## [WHAT YOU HAVE TO DO]
Could you transcribe every record below exactly, leaving out any pictures?

== RECORDS SHOWN

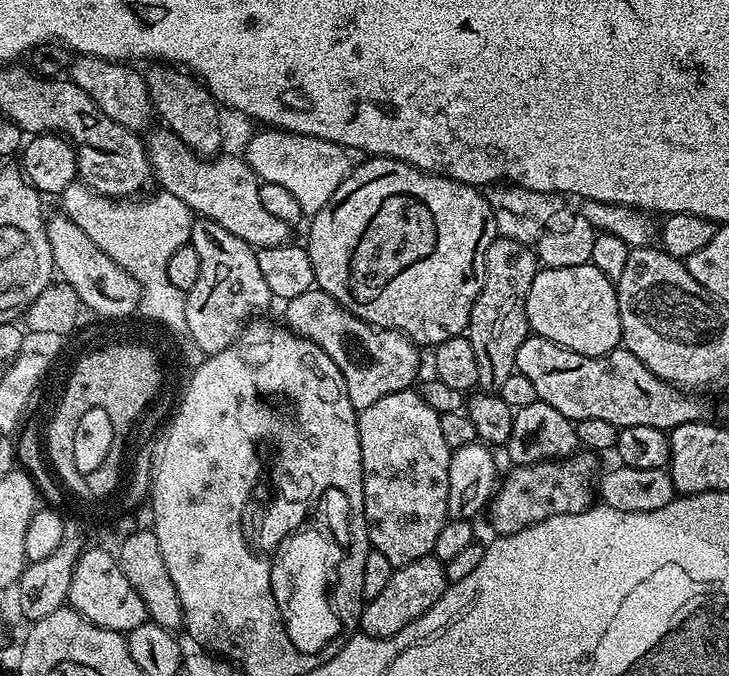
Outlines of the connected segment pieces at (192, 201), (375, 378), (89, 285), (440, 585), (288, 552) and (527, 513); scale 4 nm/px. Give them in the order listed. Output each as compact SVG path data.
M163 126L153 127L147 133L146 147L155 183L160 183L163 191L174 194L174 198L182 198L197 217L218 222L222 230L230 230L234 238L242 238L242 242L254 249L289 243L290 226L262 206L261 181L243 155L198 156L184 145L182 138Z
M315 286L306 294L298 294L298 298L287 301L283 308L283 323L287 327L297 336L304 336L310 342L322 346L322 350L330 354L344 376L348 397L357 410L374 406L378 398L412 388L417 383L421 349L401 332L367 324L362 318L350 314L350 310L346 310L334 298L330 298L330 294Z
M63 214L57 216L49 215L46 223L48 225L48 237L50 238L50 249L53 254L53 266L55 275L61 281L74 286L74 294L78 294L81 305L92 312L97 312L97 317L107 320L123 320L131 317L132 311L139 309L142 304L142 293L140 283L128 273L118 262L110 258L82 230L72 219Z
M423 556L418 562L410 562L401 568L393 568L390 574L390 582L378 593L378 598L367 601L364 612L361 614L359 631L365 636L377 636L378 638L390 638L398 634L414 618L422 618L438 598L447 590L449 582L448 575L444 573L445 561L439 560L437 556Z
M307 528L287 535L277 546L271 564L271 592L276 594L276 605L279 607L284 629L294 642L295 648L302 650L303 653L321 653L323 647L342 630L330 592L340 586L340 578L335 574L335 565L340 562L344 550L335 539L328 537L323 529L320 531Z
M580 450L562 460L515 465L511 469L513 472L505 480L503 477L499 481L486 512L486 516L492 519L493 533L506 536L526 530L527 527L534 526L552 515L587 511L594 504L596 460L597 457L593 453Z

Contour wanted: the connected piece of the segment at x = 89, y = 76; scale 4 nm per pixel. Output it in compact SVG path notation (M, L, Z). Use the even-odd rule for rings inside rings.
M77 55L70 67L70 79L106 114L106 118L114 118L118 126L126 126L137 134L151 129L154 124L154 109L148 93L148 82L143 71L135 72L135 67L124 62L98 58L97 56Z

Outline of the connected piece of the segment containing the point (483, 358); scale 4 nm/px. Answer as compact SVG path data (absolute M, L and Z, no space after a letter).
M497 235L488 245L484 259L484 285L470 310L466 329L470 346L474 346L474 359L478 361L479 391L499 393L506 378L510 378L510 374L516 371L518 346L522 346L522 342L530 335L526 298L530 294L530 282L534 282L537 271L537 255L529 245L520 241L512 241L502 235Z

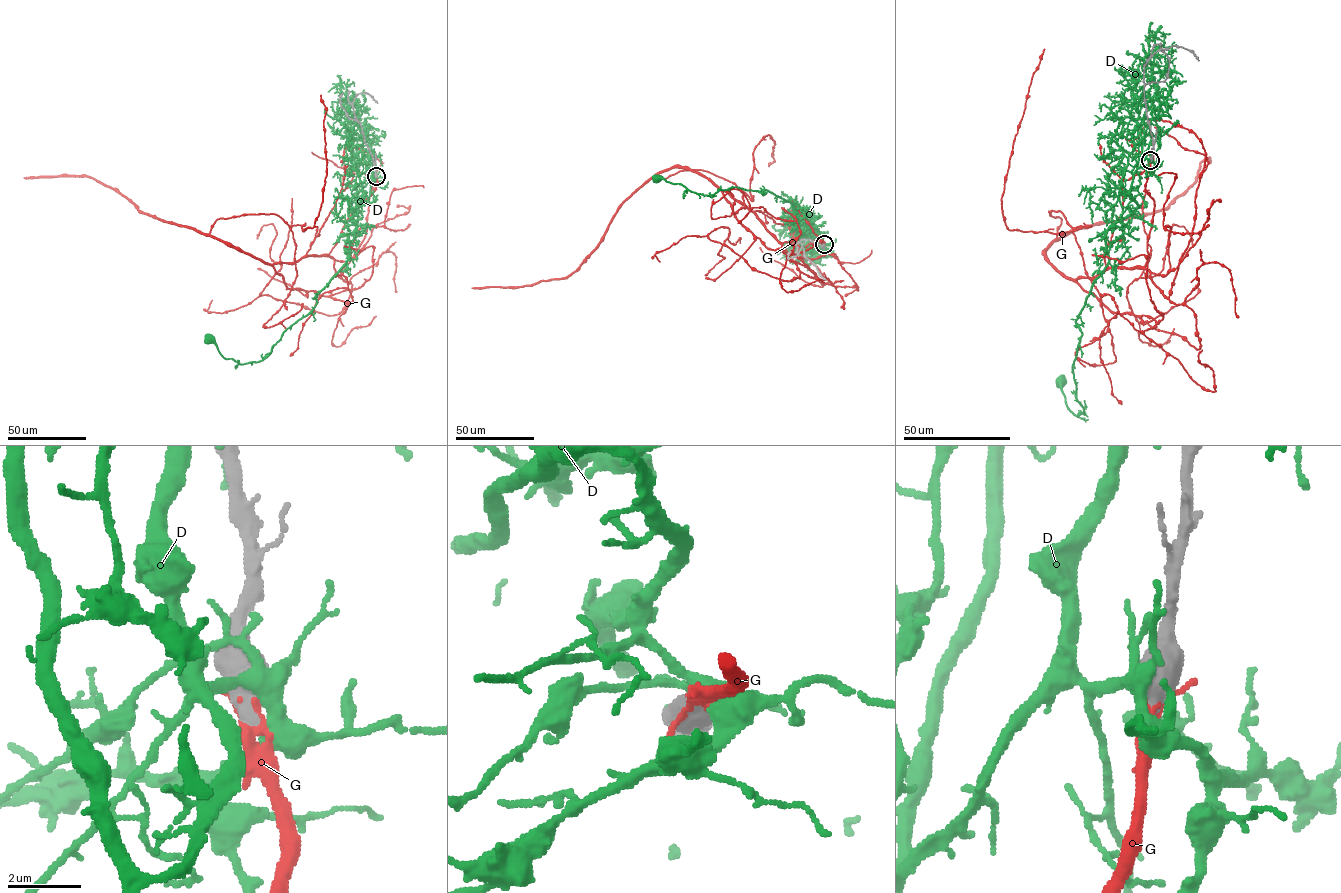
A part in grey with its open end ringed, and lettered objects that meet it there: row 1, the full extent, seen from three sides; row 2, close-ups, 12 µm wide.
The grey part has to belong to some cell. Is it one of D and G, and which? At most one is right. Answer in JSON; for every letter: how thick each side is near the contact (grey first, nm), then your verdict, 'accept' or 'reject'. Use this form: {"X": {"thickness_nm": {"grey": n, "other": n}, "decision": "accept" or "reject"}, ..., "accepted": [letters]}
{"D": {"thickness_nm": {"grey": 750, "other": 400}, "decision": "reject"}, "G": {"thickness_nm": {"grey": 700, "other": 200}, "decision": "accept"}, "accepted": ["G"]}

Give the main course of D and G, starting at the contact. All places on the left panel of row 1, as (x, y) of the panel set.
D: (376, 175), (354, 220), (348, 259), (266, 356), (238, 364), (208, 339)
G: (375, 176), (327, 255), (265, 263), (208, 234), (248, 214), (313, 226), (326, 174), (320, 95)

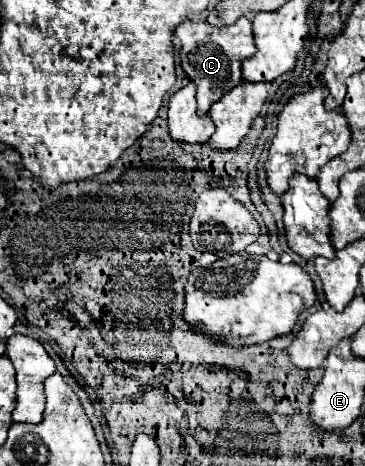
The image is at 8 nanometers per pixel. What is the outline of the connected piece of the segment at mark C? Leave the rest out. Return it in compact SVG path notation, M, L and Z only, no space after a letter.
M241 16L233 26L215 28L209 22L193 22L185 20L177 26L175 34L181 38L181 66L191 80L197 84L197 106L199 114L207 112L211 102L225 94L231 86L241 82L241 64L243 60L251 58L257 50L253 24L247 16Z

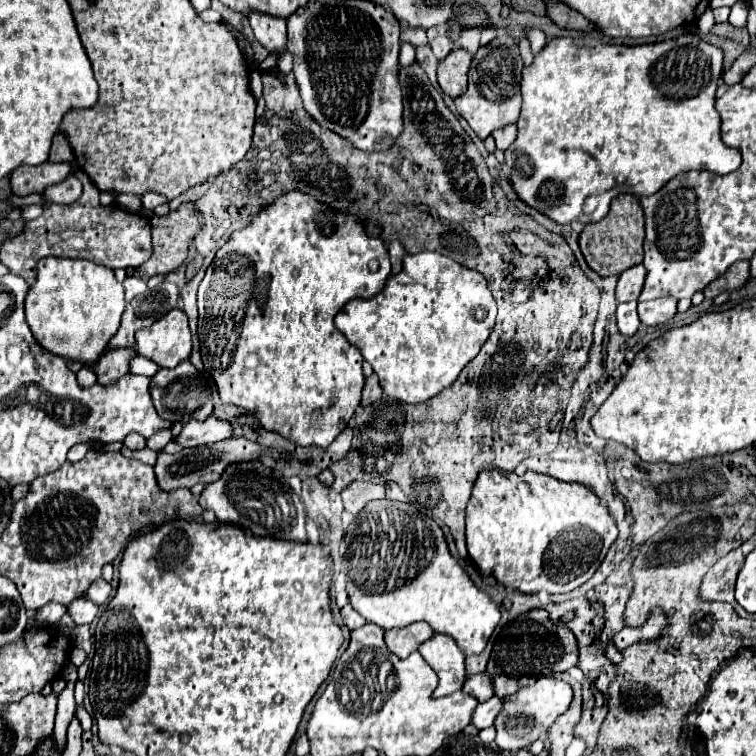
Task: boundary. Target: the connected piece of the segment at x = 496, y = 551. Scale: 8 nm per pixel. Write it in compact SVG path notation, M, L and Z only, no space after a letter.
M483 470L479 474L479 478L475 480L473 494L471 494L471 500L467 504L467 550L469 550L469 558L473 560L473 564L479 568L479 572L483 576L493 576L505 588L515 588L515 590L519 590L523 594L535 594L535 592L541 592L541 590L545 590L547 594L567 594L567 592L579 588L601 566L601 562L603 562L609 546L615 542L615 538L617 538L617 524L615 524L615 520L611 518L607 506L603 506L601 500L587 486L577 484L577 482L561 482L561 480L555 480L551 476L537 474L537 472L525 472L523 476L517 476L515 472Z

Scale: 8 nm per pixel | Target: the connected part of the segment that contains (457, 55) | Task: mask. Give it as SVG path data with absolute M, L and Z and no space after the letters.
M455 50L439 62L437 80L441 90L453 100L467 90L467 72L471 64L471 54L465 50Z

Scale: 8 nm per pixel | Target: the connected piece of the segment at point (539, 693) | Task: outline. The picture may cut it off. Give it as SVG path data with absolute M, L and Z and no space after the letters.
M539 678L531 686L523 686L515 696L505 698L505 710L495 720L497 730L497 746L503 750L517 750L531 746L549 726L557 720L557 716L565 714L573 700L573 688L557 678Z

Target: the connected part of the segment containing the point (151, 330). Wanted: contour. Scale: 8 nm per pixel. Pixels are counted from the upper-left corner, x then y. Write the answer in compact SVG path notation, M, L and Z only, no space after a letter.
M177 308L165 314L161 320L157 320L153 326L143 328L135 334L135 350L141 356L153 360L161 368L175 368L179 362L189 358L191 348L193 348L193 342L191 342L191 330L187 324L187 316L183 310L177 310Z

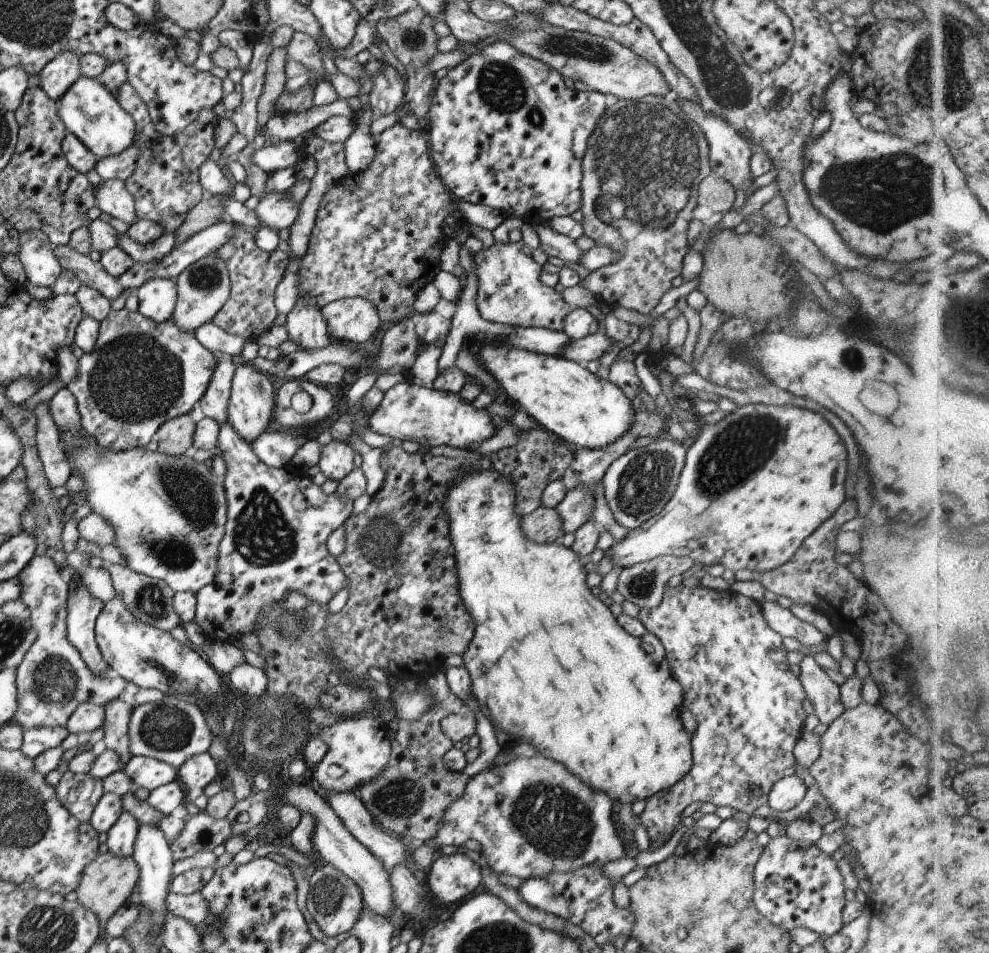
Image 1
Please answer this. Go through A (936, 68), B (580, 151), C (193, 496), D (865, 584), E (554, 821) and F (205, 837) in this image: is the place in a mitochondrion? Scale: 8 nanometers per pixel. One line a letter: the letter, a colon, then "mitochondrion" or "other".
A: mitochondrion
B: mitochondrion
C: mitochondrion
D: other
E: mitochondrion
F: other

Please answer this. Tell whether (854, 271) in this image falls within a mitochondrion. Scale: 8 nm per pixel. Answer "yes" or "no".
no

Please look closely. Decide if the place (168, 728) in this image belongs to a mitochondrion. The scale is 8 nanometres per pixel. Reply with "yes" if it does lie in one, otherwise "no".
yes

====

## [ANSWER FOR THE TASK]
Outlines of the connected segment pieces at (192, 201), (375, 378), (89, 285), (440, 585), (288, 552) and (527, 513); scale 4 nm/px. Give them in the order listed. Output each as compact SVG path data.
M163 126L153 127L147 133L146 147L155 183L160 183L163 191L174 194L174 198L182 198L197 217L218 222L222 230L230 230L234 238L242 238L242 242L254 249L289 243L290 226L262 206L261 181L243 155L198 156L184 145L182 138Z
M315 286L306 294L298 294L298 298L287 301L283 308L283 323L287 327L297 336L304 336L310 342L322 346L322 350L330 354L344 376L348 397L357 410L374 406L378 398L412 388L417 383L421 349L401 332L367 324L362 318L350 314L350 310L346 310L334 298L330 298L330 294Z
M63 214L57 216L49 215L46 223L48 225L48 237L50 238L50 249L53 254L53 266L55 275L61 281L74 286L74 294L78 294L81 305L92 312L97 312L97 317L107 320L123 320L131 317L132 311L139 309L142 304L142 293L140 283L128 273L118 262L110 258L82 230L72 219Z
M423 556L418 562L410 562L401 568L393 568L390 574L390 582L378 593L378 598L367 601L364 612L361 614L359 631L365 636L377 636L378 638L390 638L398 634L414 618L422 618L438 598L447 590L449 582L448 575L444 573L445 561L439 560L437 556Z
M307 528L287 535L277 546L271 564L271 592L276 594L276 605L279 607L284 629L294 642L295 648L302 650L303 653L321 653L323 647L342 630L330 592L340 586L340 578L335 574L335 565L340 562L344 550L335 539L328 537L323 529L320 531Z
M580 450L562 460L515 465L511 469L513 472L505 480L503 477L499 481L486 512L486 516L492 519L493 533L506 536L526 530L527 527L534 526L552 515L587 511L594 504L596 460L597 457L593 453Z

Contour wanted: the connected piece of the segment at x = 89, y = 76; scale 4 nm per pixel. Output it in compact SVG path notation (M, L, Z). Use the even-odd rule for rings inside rings.
M77 55L70 67L70 79L106 114L106 118L114 118L118 126L126 126L137 134L151 129L154 124L154 109L148 93L148 82L143 71L135 72L135 67L124 62L98 58L97 56Z

Outline of the connected piece of the segment containing the point (483, 358); scale 4 nm/px. Answer as compact SVG path data (absolute M, L and Z, no space after a letter).
M497 235L488 245L484 259L484 285L470 310L466 329L470 346L474 346L474 359L478 361L479 391L499 393L506 378L510 378L510 374L516 371L518 346L522 346L522 342L530 335L526 298L530 294L530 282L534 282L537 271L537 255L529 245L520 241L512 241L502 235Z

A part in grey with its open end ringed, and lettered objects that meet it there: row 1, the full extent, seen from three sides; row 2, close-ups, 12 µm wide.
The grey part has to belong to some cell. Is it one of D and G, and which? At most one is right. Answer in JSON; for every letter: how thick each side is near the contact (grey first, nm), then your verdict, 'accept' or 'reject'. Use this form: {"X": {"thickness_nm": {"grey": n, "other": n}, "decision": "accept" or "reject"}, ..., "accepted": [letters]}
{"D": {"thickness_nm": {"grey": 750, "other": 400}, "decision": "reject"}, "G": {"thickness_nm": {"grey": 700, "other": 200}, "decision": "accept"}, "accepted": ["G"]}

Give the main course of D and G, starting at the contact. All places on the left panel of row 1, as (x, y) of the panel set.
D: (376, 175), (354, 220), (348, 259), (266, 356), (238, 364), (208, 339)
G: (375, 176), (327, 255), (265, 263), (208, 234), (248, 214), (313, 226), (326, 174), (320, 95)

The image is at 8 nanometers per pixel. What is the outline of the connected piece of the segment at mark C? Leave the rest out. Return it in compact SVG path notation, M, L and Z only, no space after a letter.
M241 16L233 26L215 28L209 22L193 22L185 20L177 26L175 34L181 38L181 66L191 80L197 84L197 106L199 114L207 112L211 102L225 94L231 86L241 82L241 64L243 60L251 58L257 50L253 24L247 16Z

Task: boundary. Target: the connected piece of the segment at x = 496, y = 551. Scale: 8 nm per pixel. Write it in compact SVG path notation, M, L and Z only, no space after a letter.
M483 470L479 474L479 478L475 480L473 494L471 494L471 500L467 504L467 550L469 550L469 558L473 560L473 564L479 568L479 572L483 576L493 576L505 588L515 588L515 590L519 590L523 594L535 594L535 592L541 592L541 590L545 590L547 594L567 594L567 592L579 588L601 566L601 562L603 562L609 546L615 542L615 538L617 538L617 524L615 524L615 520L611 518L607 506L603 506L601 500L587 486L577 484L577 482L561 482L561 480L555 480L551 476L537 474L537 472L525 472L523 476L517 476L515 472Z

Scale: 8 nm per pixel | Target: the connected part of the segment that contains (457, 55) | Task: mask. Give it as SVG path data with absolute M, L and Z and no space after the letters.
M455 50L439 62L437 80L441 90L453 100L467 90L467 72L471 64L471 54L465 50Z

Scale: 8 nm per pixel | Target: the connected piece of the segment at point (539, 693) | Task: outline. The picture may cut it off. Give it as SVG path data with absolute M, L and Z and no space after the letters.
M539 678L531 686L523 686L515 696L505 698L505 710L495 720L497 730L497 746L503 750L517 750L531 746L549 726L557 720L557 716L565 714L573 700L573 688L557 678Z

Target: the connected part of the segment containing the point (151, 330). Wanted: contour. Scale: 8 nm per pixel. Pixels are counted from the upper-left corner, x then y. Write the answer in compact SVG path notation, M, L and Z only, no space after a letter.
M177 308L165 314L161 320L157 320L153 326L143 328L135 334L135 350L141 356L153 360L161 368L175 368L179 362L189 358L191 348L193 348L193 342L191 342L191 330L187 324L187 316L183 310L177 310Z

Image 1
Please answer this. Go through A (936, 68), B (580, 151), C (193, 496), D (865, 584), E (554, 821) and F (205, 837) in this image: is the place in a mitochondrion? Scale: 8 nanometers per pixel. One line a letter: the letter, a colon, then "mitochondrion" or "other".
A: mitochondrion
B: mitochondrion
C: mitochondrion
D: other
E: mitochondrion
F: other

Please answer this. Tell whether (854, 271) in this image falls within a mitochondrion. Scale: 8 nm per pixel. Answer "yes" or "no".
no

Please look closely. Decide if the place (168, 728) in this image belongs to a mitochondrion. The scale is 8 nanometres per pixel. Reply with "yes" if it does lie in one, otherwise "no".
yes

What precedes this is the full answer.